▶ **PASSAGE SHOWN**
BEGIN
There's a sequence involving Jensen Ackles’ Batman and a group of "orphaned" Bat-family members that really struck me. Jensen Ackles (of Supernatural and The Boys fame) has grown into the cowl remarkably well, giving us a Bruce Wayne who sounds less like a gravel pit and more like a man who hasn't slept since 2011. The way the film frames his isolation against the backdrop of a literal vanishing reality is the highlight of the craft here. However, the action often falls into the trap of "Contemporary Animation Efficiency." We see endless waves of shadow demons—generic, black blobs that don't require much detailed choreography—which makes the stakes feel weirdly low despite the "death of everything" premise. It’s like watching a universe get deleted in real-time while a CEO holds the delete key.
The Middle-Chapter Struggle
If you’ve seen enough trilogies, you know the Second Act Slump. It’s where the "how" and "why" take over, and the "wow" gets sidelined. Screenwriter Jim Krieg (who also penned Batman: Gotham by Gaslight) has the unenviable task of explaining the Monitor’s backstory and Supergirl’s pivotal role while keeping the momentum from Part One. Meg Donnelly voices Supergirl/Harbinger with a sincere vulnerability that anchors the movie, especially when she’s paired with Jonathan Adams’ booming, detached Monitor.
The problem is that the film spends a lot of time in flashbacks. We get a long look at the Monitor’s origin, which, while interesting for lore-hounds, feels like a momentum killer when the literal end of the world is happening outside. I found myself checking the progress bar, not because I was bored, but because the pacing felt like a series of fits and starts. One minute we’re seeing Stana Katic's Wonder Woman lead a desperate charge, and the next we’re back in a quiet room discussing cosmic bureaucracy. It’s the cinematic equivalent of a high-speed chase that keeps hitting red lights.
END
▶ **DATA PROVIDED**
BEGIN
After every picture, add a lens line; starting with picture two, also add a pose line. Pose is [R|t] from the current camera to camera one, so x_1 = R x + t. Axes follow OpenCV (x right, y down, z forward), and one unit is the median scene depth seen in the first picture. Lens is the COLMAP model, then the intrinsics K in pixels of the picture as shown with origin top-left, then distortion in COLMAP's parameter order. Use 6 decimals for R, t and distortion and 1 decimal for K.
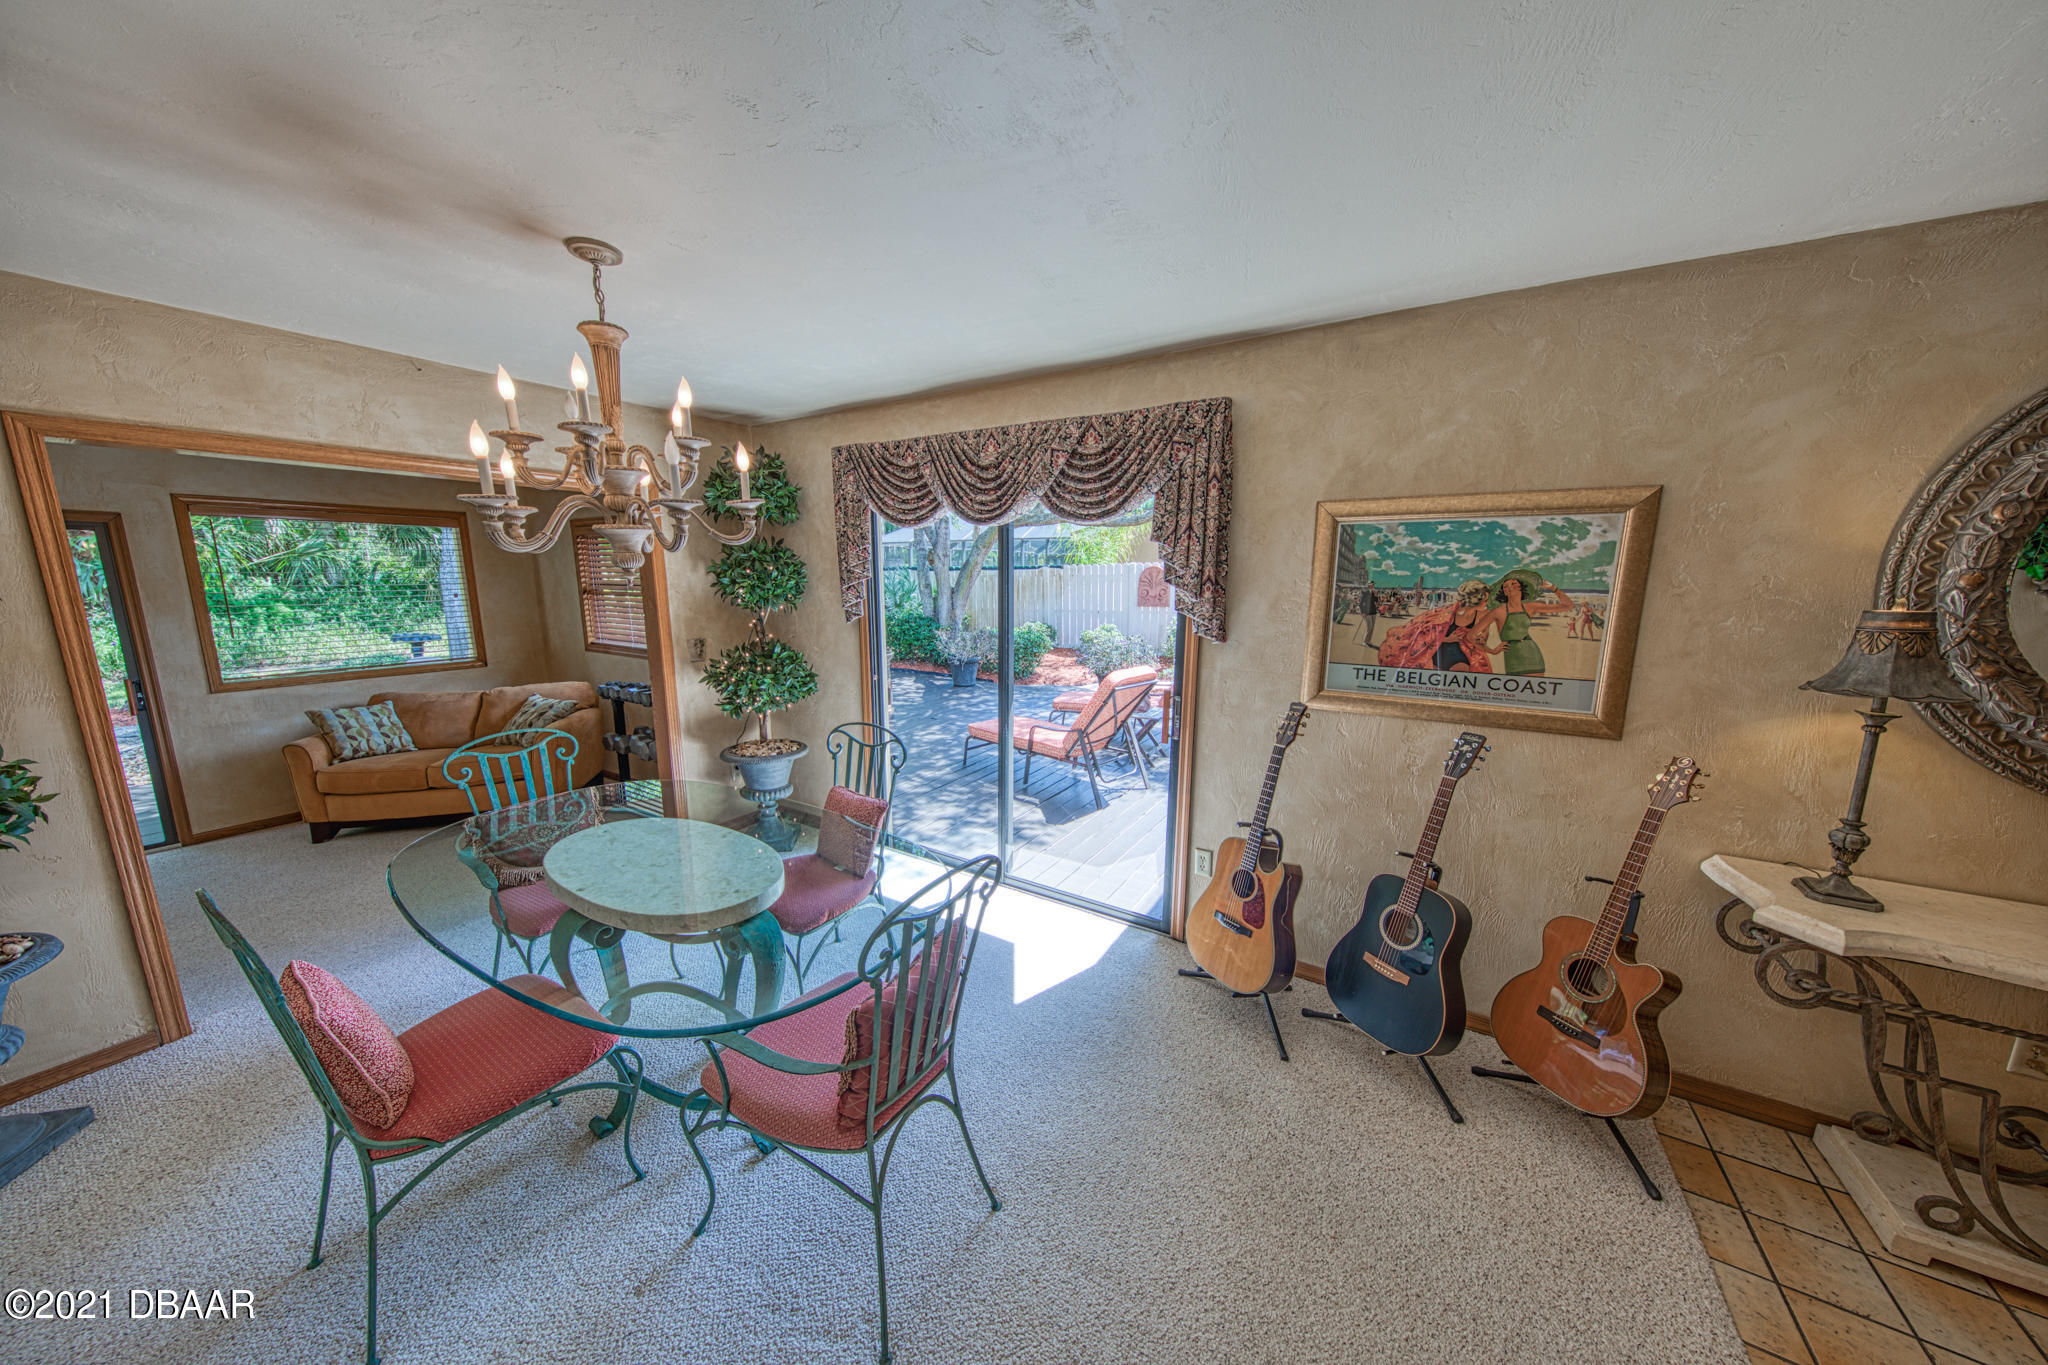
lens RADIAL K [[646.7, 0, 1026.6], [0, 646.7, 685.5], [0, 0, 1]] dist [0.002761, -0.000005]
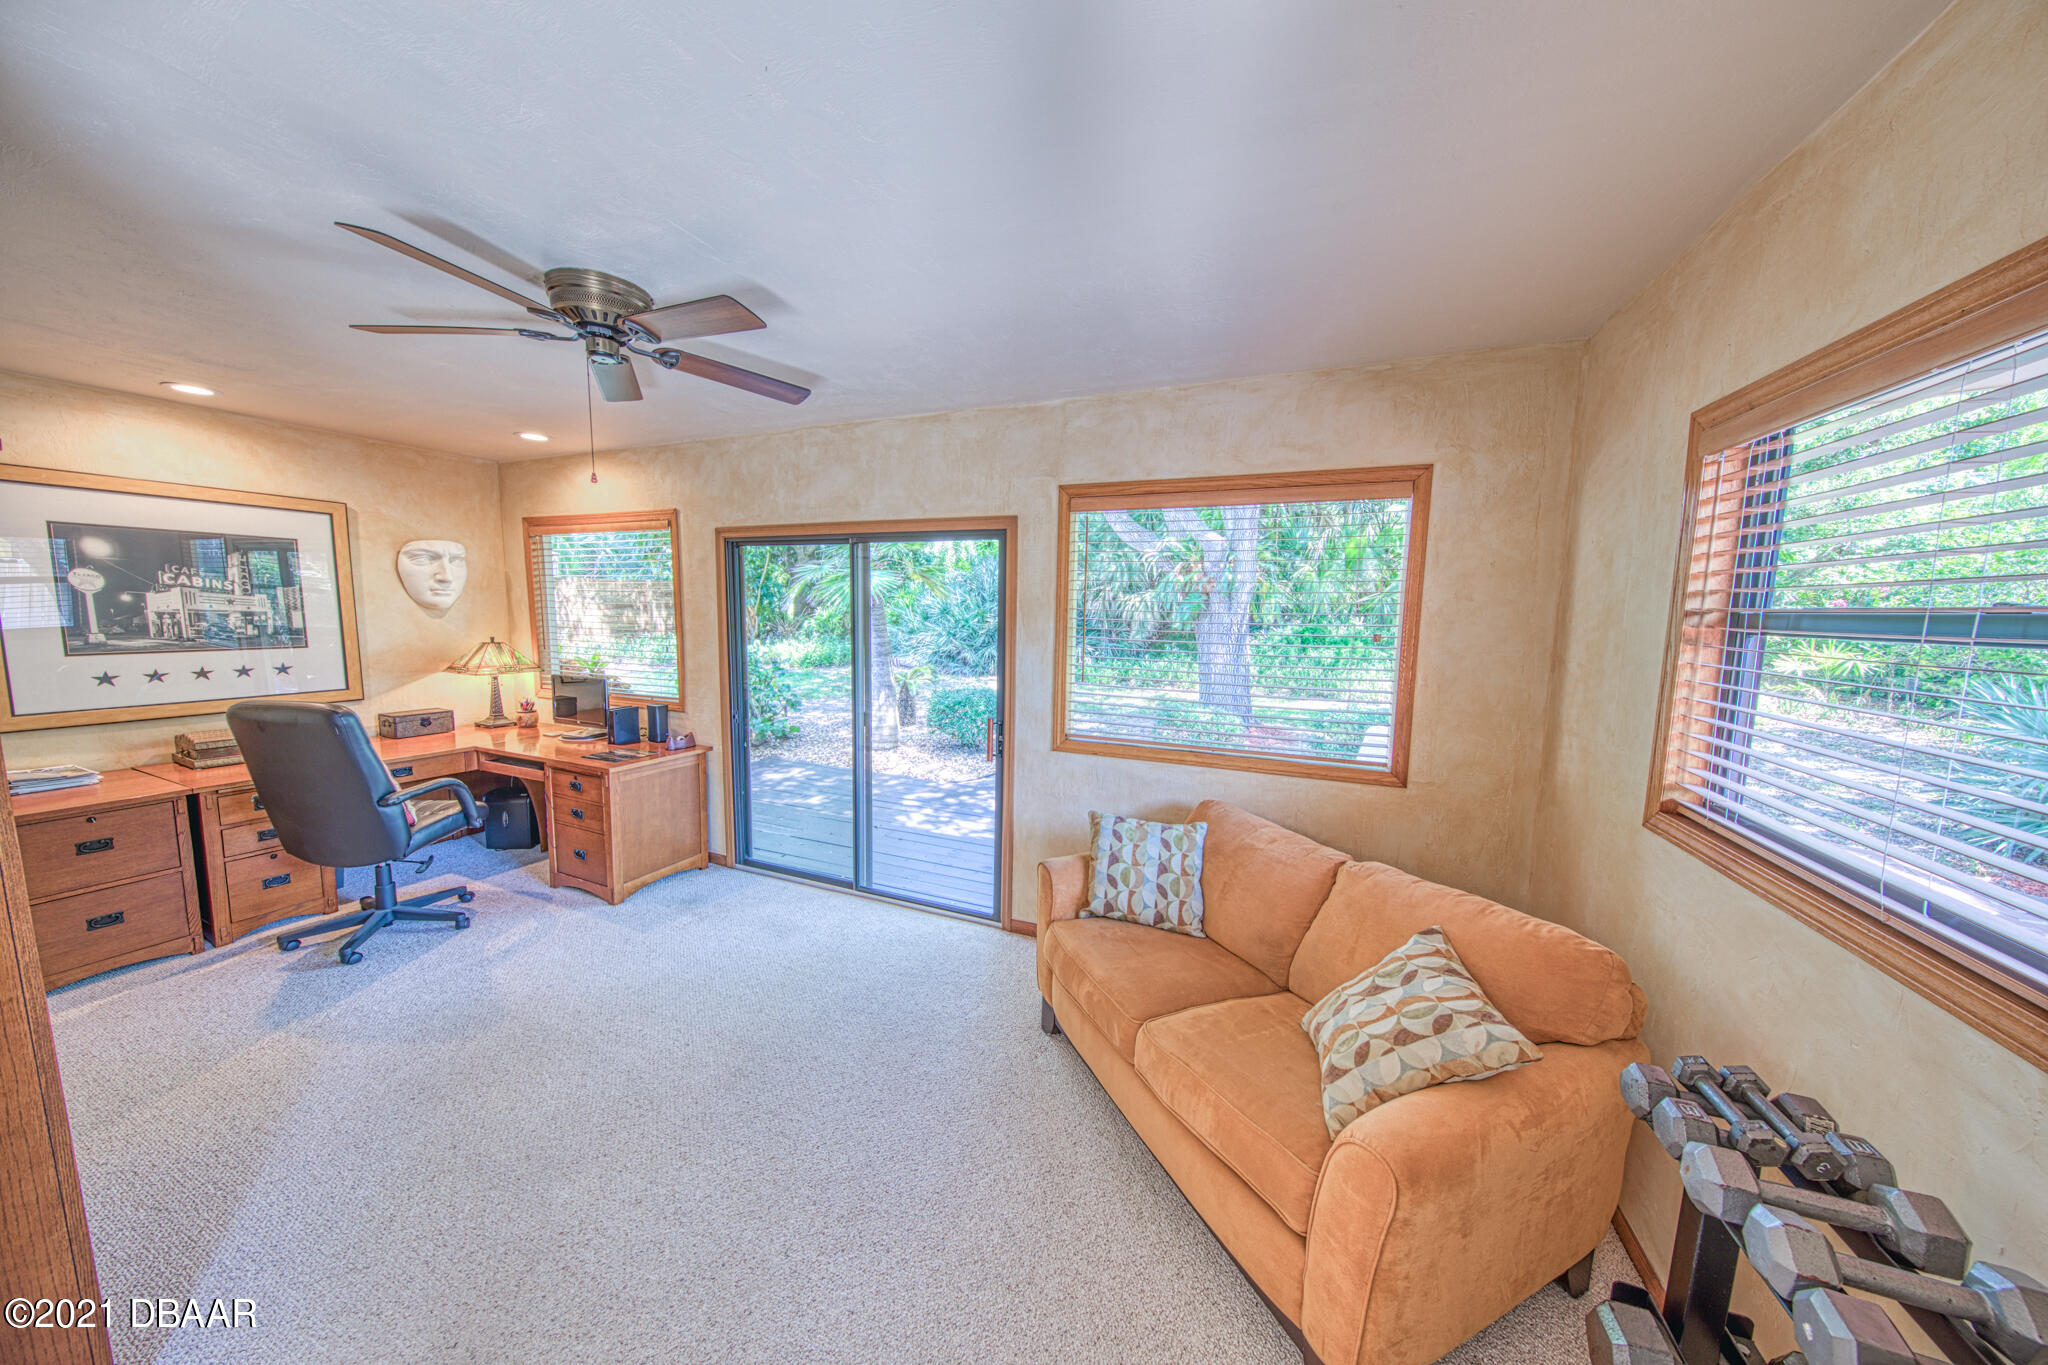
lens RADIAL K [[646.7, 0, 1015.2], [0, 646.7, 676.1], [0, 0, 1]] dist [0.002761, -0.000005]
pose [[0.138499, 0.111871, -0.984024, -0.508669], [-0.181698, 0.979605, 0.085795, -0.120598], [0.973552, 0.166912, 0.156001, 0.778003]]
END
▶ **EXERCISE OBJECTIVE**
In the film review above, extract the stretch that starts with the words "The Middle-Chapter Struggle" and ends after the words "booming, detached Monitor.", copying it word for word.

▶ **TASK ANSWER**
The Middle-Chapter Struggle
If you’ve seen enough trilogies, you know the Second Act Slump. It’s where the "how" and "why" take over, and the "wow" gets sidelined. Screenwriter Jim Krieg (who also penned Batman: Gotham by Gaslight) has the unenviable task of explaining the Monitor’s backstory and Supergirl’s pivotal role while keeping the momentum from Part One. Meg Donnelly voices Supergirl/Harbinger with a sincere vulnerability that anchors the movie, especially when she’s paired with Jonathan Adams’ booming, detached Monitor.